After this dataset is formed for each of the landmark ages, the second step involves adding the cross-validation fold to the individuals in the dataset. The datasets that were just formed are re-combined in order to ensure that the cross-validation fold assignment is consistent across each of the datasets. In other words the individual that is in the risk set at one landmark time has the same cross-validation number as when they are in the risk set at another landmark time. The cross-validation folds may be defined in two ways:
the user sets parameter k
which randomly assigns cross-validation folds to each individual using the function add_cv_number
the user sets parameter cross_validation_df
which refers to a data frame that contains the user-defined assignment of cross-validation folds.
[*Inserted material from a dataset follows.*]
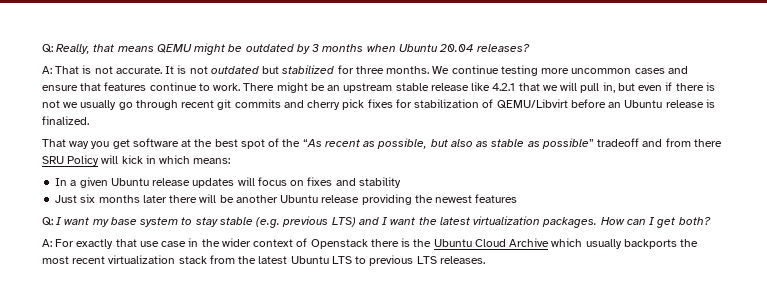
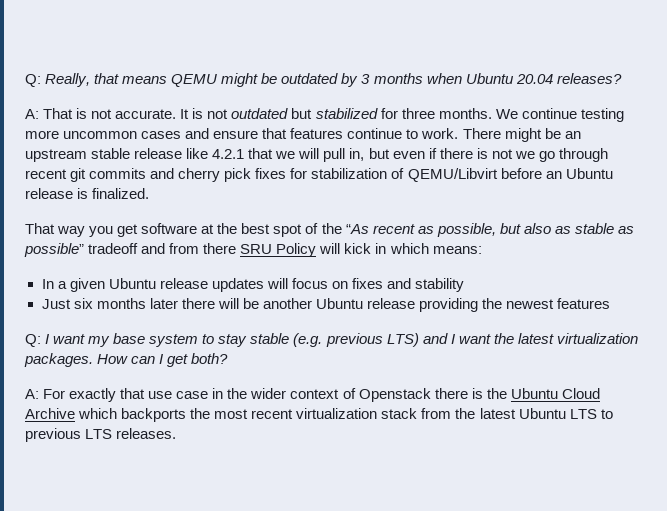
[80,100,117,110] usually -> (535, 155) none
[585,239,622,249] usually -> (118, 413) none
Alternatively, no cross-validation is performed.
In the third and fourth steps the landmark model is fitted separately to each of the datasets that correspond to a landmark age x_L
(with the cross_validation_number
added). If the parameters k
or cross_validation_df
are used, then the landmark model is formed using the training dataset and applied to the test dataset.
In the third step, function fit_LOCF_longitudinal
or fit_LME_longitudinal
is used. The function fit_LOCF_longitudinal
extracts the LOCF value for each of the covariates
in data_long
up to (and including) time x_L
. On the other hand, the function fit_LME_longitudinal
fits a multivariate linear mixed effects model (with unstructured covariance) to the training dataset. The model contains a random intercept and random slope (if random_slope_longitudinal=TRUE
). Once this model is fitted, the BLUP estimates of the response variables (and slopes if random_slope_survival=TRUE
is used) are calculated for the test dataset. These values, along with the LOCF value for each of the covariates in predictors_LME
, are used as the covariates in the survival model. For more information see help(fit_LME_longitudinal)
.
Fitting the survival model is performed using fit_survival_model
. This function censors the individuals at the horizon time x_hor
and then fits the survival submodel specified in the function arguments. There are three choices for this model (standard Cox model, Fine Gray model, and cause-specific model). For more information see help(fit_survival_model)
.
In the fifth step, the performance of the model is assessed using c-index and Brier score. If the parameter b
is defined, then the bootstrap estimates of the c-index and Brier score are calculated as well. For both the c-index and Brier score calculations, inverse probability censoring weighting (IPCW) is used to create weights which account for the occurrence of censoring. The censoring model assumes for this function is the Kaplan Meier model, i.e. censoring occurs independently of covariates.